In a time in which the conversations regarding gender norms are shifting, I think it’s important to critically examine how our “guilty pleasure” movies and shows perpetuate narrow and often harmful ideas for how men and women should act, and how we internalize those messages.


A TED Talk from 2009 called “The Danger of a Single Story” recently made another round on the internet. The speaker, Chimamanda Ngozi Adichie, an author from Nigeria, talks about how having just one story about a person, place, or people group is incredibly limiting and can be harmful.


“The problem with stereotypes is not that they are untrue, but that they are incomplete," she says, adding that a single story “robs people of dignity."


And yet we use these incomplete portraits of people to form our identities and perceptions of one another.
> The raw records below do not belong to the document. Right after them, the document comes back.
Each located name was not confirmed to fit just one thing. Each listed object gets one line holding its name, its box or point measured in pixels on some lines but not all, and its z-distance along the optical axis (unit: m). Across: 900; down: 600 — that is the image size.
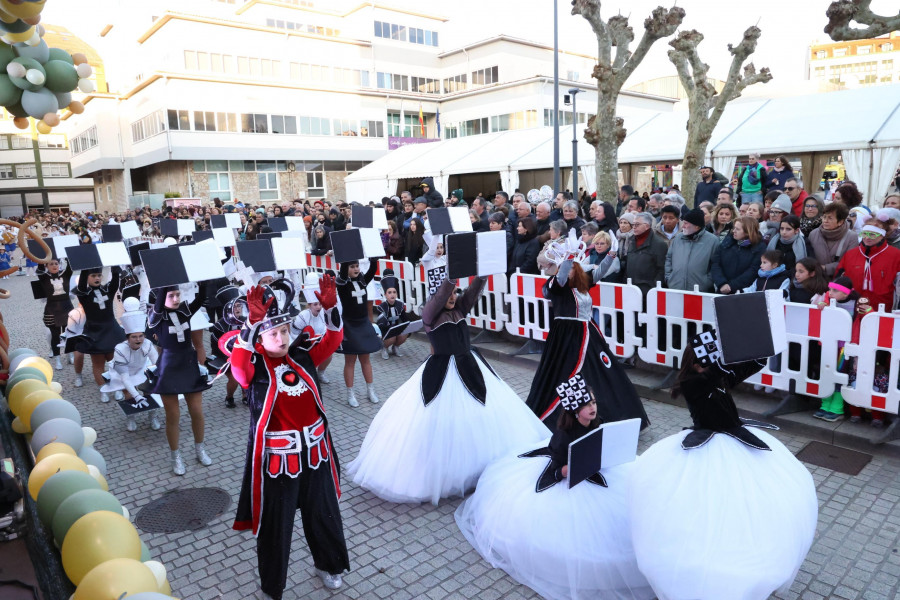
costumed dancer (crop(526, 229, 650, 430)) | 5.51
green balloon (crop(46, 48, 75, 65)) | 3.38
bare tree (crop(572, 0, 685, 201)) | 13.27
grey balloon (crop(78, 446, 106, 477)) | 3.87
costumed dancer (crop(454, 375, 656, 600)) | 3.63
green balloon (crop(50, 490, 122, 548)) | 2.87
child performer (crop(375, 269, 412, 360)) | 7.79
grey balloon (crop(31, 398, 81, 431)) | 3.60
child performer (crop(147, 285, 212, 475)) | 5.83
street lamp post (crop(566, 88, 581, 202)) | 17.83
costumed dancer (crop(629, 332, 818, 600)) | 3.17
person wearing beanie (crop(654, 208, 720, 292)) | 7.02
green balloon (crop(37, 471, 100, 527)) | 2.98
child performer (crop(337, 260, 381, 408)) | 7.39
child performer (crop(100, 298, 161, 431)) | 7.14
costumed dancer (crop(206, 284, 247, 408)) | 4.36
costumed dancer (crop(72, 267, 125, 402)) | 8.12
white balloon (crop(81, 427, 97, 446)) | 4.07
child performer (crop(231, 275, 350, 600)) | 3.66
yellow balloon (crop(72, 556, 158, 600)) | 2.40
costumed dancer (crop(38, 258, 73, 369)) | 9.55
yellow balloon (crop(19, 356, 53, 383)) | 4.32
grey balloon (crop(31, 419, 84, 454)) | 3.46
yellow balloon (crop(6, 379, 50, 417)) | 3.81
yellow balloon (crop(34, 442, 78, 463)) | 3.32
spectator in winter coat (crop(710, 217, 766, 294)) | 6.71
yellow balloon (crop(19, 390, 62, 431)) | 3.70
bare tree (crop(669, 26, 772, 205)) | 14.33
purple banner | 41.62
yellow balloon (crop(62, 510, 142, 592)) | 2.68
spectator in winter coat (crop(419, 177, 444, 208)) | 11.96
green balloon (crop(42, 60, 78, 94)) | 3.30
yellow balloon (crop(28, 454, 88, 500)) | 3.12
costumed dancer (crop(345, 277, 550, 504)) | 4.85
This is especially true when we look at how we perceive and construct gender. By forcing men and women into strict binaries and using media to define those behaviors, we miss the beautifully nuanced fullness of humanity. We end up trapped by the molds we’ve built for ourselves because that is how we see men and women behaving in the things we watch.
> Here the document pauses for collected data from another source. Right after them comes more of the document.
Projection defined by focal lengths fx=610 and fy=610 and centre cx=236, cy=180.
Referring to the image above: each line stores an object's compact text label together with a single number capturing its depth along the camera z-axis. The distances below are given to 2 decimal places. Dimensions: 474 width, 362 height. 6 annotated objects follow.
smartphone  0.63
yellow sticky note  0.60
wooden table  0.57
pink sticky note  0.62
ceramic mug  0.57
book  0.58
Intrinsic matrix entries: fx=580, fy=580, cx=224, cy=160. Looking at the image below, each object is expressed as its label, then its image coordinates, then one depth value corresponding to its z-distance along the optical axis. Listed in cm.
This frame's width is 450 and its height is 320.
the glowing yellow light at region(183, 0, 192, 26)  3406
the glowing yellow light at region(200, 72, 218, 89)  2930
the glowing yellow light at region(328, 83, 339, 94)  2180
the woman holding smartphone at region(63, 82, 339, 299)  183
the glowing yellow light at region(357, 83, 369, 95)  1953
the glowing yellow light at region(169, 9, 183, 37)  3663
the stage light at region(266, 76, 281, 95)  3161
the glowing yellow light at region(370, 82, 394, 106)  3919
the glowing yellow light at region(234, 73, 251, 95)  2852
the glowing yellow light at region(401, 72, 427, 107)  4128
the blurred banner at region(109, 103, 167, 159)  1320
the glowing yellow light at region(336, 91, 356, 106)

It is dangerous to downplay the role media has in shaping us. Media representation is powerful – just take a class with Dr. Weichbrodt and you’ll see what I mean. And the most powerful culture-shaper in our era of Netflix-binging is arguably film and television. As Dr. Weichbrodt loves to tell her students, we need to expand our visual archives, and to that I’ll add, not just our archives of images, but our film and media archives as well.


When all we have is a single story for how men or women should act, that is how men and women inevitably end up acting. And when that single story is inherently problematic, like the idea that men can get away with troubling behavior, or that women are incapable of doing wrong or need men to fulfill their lives, it limits us from the fullness of ourselves and ultimately prevents us from loving each other in the ways that we should.


This is why I loved the Gillette ad; it breaks a message that has been poured into men for decades that masculinity equals violence, ‘scoring’ with women, and elicits no consequences. Rather than being anti-men, as some have claimed, the ad is deeply pro-men. It is supportive of a better, healthier version of masculinity that holds itself accountable to unkind behaviors, empowers women rather than objectifying them, and displays a new story for men and boys who don’t fit into the traditional “tough guy” narrative of masculinity.


I believe that we need new kinds of stories like this for men and new kinds of stories for women in order to present a more honest, holistic picture of gender. We need to expand our media archives to include stereotype-breaking content in order to prevent ourselves from falling into a single-story version of gender. Ultimately, this will allow the beautiful fullness of what masculinity and femininity can be to break the narrow images we have of ourselves and others.